Available data: Begin

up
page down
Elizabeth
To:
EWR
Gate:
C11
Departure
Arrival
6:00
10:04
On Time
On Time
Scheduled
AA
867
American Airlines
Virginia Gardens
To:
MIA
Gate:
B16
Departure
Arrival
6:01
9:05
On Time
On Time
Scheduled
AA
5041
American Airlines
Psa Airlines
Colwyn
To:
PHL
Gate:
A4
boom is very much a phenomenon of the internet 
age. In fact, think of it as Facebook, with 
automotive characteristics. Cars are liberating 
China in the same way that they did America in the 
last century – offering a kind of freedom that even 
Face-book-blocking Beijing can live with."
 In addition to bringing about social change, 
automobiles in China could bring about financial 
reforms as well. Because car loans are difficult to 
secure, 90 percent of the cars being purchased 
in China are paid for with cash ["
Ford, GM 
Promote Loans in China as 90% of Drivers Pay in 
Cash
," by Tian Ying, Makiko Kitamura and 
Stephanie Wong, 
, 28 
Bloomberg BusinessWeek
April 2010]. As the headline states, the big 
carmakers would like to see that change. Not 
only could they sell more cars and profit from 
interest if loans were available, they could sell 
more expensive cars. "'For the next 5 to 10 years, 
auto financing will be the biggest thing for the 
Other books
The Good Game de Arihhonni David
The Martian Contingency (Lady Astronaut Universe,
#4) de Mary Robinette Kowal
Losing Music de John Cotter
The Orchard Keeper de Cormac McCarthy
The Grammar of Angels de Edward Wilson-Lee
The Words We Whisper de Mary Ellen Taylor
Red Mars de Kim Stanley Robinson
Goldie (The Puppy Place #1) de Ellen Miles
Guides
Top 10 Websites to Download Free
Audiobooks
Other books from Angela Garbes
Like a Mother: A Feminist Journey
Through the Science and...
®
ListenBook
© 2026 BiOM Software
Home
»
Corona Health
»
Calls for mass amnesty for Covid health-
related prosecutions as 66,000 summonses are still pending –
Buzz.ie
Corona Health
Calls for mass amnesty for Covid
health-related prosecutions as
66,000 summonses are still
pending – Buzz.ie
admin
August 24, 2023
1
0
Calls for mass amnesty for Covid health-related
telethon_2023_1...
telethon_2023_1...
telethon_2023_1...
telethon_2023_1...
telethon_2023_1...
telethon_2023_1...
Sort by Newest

Available data: End

Directive:
Reproduce the data from its first line through the line containing "The Orchard Keeper de Cormac McCarthy", inclusive, replacing "Scheduled" with "Confirmed" and leaving all else unchanged.

Result:
up
page down
Elizabeth
To:
EWR
Gate:
C11
Departure
Arrival
6:00
10:04
On Time
On Time
Confirmed
AA
867
American Airlines
Virginia Gardens
To:
MIA
Gate:
B16
Departure
Arrival
6:01
9:05
On Time
On Time
Confirmed
AA
5041
American Airlines
Psa Airlines
Colwyn
To:
PHL
Gate:
A4
boom is very much a phenomenon of the internet 
age. In fact, think of it as Facebook, with 
automotive characteristics. Cars are liberating 
China in the same way that they did America in the 
last century – offering a kind of freedom that even 
Face-book-blocking Beijing can live with."
 In addition to bringing about social change, 
automobiles in China could bring about financial 
reforms as well. Because car loans are difficult to 
secure, 90 percent of the cars being purchased 
in China are paid for with cash ["
Ford, GM 
Promote Loans in China as 90% of Drivers Pay in 
Cash
," by Tian Ying, Makiko Kitamura and 
Stephanie Wong, 
, 28 
Bloomberg BusinessWeek
April 2010]. As the headline states, the big 
carmakers would like to see that change. Not 
only could they sell more cars and profit from 
interest if loans were available, they could sell 
more expensive cars. "'For the next 5 to 10 years, 
auto financing will be the biggest thing for the 
Other books
The Good Game de Arihhonni David
The Martian Contingency (Lady Astronaut Universe,
#4) de Mary Robinette Kowal
Losing Music de John Cotter
The Orchard Keeper de Cormac McCarthy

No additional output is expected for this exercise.